What is Shiro? | Apache Shiro (2024)

Apache Shiro, like most useful tools, was created out of necessity. About 20% of clients I worked with needed to support a dynamic security model, where an administrator could assign users to groups and roles, and assign permissions to roles, and change all of this during runtime in a nice gui and/or web page.

Standard JAAS and EJB security models couldn’t cut it - they required static definitions that only programmers could change, requiring the application to re-deployed all over again. And although those 20% of clients required dynamic functionality, there were many more that would have liked that capability, even though it wasn’t a pure requirement for their applications. I quickly realized how useful something like this was and tried to see how I could achieve what many people wanted.

Like most of the Java community, I looked into JAAS to see if it could do what I wanted. After all, it was really the only security technology out there widely accessible to Java developers at the time. I did a lot of research, looking for ways that I might be able to coerce JAAS into doing what I wanted. Sometimes it came close. JAAS Authentication could meet my needs with a decent amount of effort, but JAAS Authorization didn’t even come close.

JAAS is tied too heavily tied to virtual machine-level concerns. As an application architect, I usually didn’t care one bit about whether a Class could execute inside the virtual machine. What I really wanted to control is whether the current user could execute a given method, often based on the method’s arguments. So, I hobbled a bit, creating some functionality to piggyback JAAS and custom-coded the rest. The result was only usable on a few applications and wasn’t nearly as robust as I wanted.

Then I came to work on a really great application that pushed the limits of application security. This application was written for government organizations and needed extremely powerful yet flexible security support. The client required the following:

  • Traditional log-in/log-out functionality, with pluggable back-end support (no big deal)

  • Customization of users, roles and permissions during runtime (a big deal)

  • The ability to restrict not only what functionality was available to a user, but also what was available on the machine they were using (flexible authorization model).

  • The ability to participate in the same session when visiting a web page, when using an embedded Java Applet, or when making a remote EJB call (a very big deal)

  • The ability to dynamically change the security model during runtime such that the following would be possible (this is really cool):

    1. A user clicks a button that alters the state of a piece of hardware affecting a lot of people.

    2. An administrator determines the user is potentially a high-risk employee (disgruntled, unstable, whatever), and changes that user’s permissions to prevent them from clicking that button again.

    3. The very next instant, the same user clicks the same button again to alter the hardware’s state (this time perhaps to do something that isn’t very nice).
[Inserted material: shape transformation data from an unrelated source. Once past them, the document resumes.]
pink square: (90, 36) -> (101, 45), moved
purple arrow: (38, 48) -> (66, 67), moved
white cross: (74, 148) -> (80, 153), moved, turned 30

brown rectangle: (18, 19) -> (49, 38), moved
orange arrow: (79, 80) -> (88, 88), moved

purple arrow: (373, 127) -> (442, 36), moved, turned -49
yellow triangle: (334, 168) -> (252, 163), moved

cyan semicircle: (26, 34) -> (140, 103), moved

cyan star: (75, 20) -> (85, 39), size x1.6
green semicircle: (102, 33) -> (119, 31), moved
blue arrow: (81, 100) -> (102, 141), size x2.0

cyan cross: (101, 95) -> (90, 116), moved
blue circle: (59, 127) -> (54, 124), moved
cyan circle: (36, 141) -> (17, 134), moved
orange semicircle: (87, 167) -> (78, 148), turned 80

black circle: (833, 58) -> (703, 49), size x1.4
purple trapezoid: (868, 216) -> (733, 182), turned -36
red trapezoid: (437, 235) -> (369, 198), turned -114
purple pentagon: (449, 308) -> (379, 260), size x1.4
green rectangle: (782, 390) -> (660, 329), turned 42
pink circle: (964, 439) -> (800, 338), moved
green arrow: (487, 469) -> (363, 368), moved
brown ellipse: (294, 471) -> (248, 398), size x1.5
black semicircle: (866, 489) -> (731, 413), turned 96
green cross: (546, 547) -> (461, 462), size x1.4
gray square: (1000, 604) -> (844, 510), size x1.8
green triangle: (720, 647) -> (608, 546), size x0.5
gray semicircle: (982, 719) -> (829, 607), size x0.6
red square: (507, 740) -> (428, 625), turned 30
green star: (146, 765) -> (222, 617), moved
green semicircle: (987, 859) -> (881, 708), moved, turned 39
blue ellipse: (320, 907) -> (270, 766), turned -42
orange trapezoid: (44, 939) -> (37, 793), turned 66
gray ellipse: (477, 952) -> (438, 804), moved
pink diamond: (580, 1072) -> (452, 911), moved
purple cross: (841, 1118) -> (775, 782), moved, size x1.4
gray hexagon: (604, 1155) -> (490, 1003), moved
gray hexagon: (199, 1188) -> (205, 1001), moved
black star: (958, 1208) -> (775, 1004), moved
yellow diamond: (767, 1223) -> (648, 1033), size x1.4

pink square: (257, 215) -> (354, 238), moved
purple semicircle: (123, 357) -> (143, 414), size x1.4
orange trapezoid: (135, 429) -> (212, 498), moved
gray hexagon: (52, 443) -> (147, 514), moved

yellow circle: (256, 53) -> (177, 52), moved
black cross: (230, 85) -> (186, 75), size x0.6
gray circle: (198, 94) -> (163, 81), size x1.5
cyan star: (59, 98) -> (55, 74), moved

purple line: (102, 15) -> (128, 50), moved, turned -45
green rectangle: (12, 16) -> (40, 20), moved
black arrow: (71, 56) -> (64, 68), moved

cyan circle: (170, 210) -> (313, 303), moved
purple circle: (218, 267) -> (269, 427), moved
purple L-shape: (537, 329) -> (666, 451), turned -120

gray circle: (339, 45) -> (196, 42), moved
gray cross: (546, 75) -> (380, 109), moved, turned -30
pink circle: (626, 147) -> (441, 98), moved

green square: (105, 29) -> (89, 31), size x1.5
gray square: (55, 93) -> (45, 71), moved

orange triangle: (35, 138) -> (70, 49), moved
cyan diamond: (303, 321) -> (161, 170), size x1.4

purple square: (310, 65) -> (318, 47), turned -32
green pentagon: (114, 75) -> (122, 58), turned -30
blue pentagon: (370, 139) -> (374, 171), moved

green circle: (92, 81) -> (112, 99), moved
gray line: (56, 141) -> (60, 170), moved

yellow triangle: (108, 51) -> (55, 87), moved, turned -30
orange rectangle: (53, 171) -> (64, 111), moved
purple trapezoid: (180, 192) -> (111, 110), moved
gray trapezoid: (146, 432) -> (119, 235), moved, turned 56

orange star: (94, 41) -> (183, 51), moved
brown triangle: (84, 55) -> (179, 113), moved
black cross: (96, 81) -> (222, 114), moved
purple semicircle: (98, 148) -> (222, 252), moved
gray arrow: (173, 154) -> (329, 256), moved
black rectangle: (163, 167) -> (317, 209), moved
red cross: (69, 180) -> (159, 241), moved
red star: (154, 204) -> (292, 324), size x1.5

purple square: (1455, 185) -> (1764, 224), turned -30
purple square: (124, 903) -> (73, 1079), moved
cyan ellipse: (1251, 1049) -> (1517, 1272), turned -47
    4. Because the user’s permissions were changed, the second button click fails and shows them a nice error message explaining that they don’t have permission for the operation.All of this could happen without requiring the user to log-out and then log back in again to acquire a new set of roles and/or permissions. Security changes had to be instantaneous.

I looked at all of these requirements, and although a little extreme for most applications, I knew that there were a lot of other developers out there that could benefit from a framework that could do all of these things, even if they didn’t use them all.

I knew I would need to use this functionality again in some capacity or another, so I founded Apache Shiro’s predecessor project, named 'JSecurity' in 2004 to solve all of these issues. This time though, the project team began to build an incredibly clean Object-Oriented architecture from scratch, keeping change and flexibility in mind. Nearly every facet of Authentication, Authorization, transparent Session Management and Cryptography are customizable and pluggable. After moving to the Apache Software Foundation, we renamed the project to Apache Shiro.

Perhaps best of all, Apache Shiro is POJO and interface based. You can use it in any pojo container, servlet container, J2EE application server, or standalone application out of the box. And, we currently have some projects in the works to make integration into the most popular containers and servers as easy as possible.

Well, that’s how the JSecurity project and then Apache Shiro was started. We’re always looking to improve. Since Shiro is open-source, please think about joining the project or helping out, even if you just offer suggestions. Anything is appreciated!

Best regards,

Les Hazlewood

What is Shiro? | Apache Shiro (2024)
Top Articles
Latest Posts
Recommended Articles
Article information

Author: Corie Satterfield

Last Updated:

Views: 5800

Rating: 4.1 / 5 (62 voted)

Reviews: 85% of readers found this page helpful

Author information

Name: Corie Satterfield

Birthday: 1992-08-19

Address: 850 Benjamin Bridge, Dickinsonchester, CO 68572-0542

Phone: +26813599986666

Job: Sales Manager

Hobby: Table tennis, Soapmaking, Flower arranging, amateur radio, Rock climbing, scrapbook, Horseback riding

Introduction: My name is Corie Satterfield, I am a fancy, perfect, spotless, quaint, fantastic, funny, lucky person who loves writing and wants to share my knowledge and understanding with you.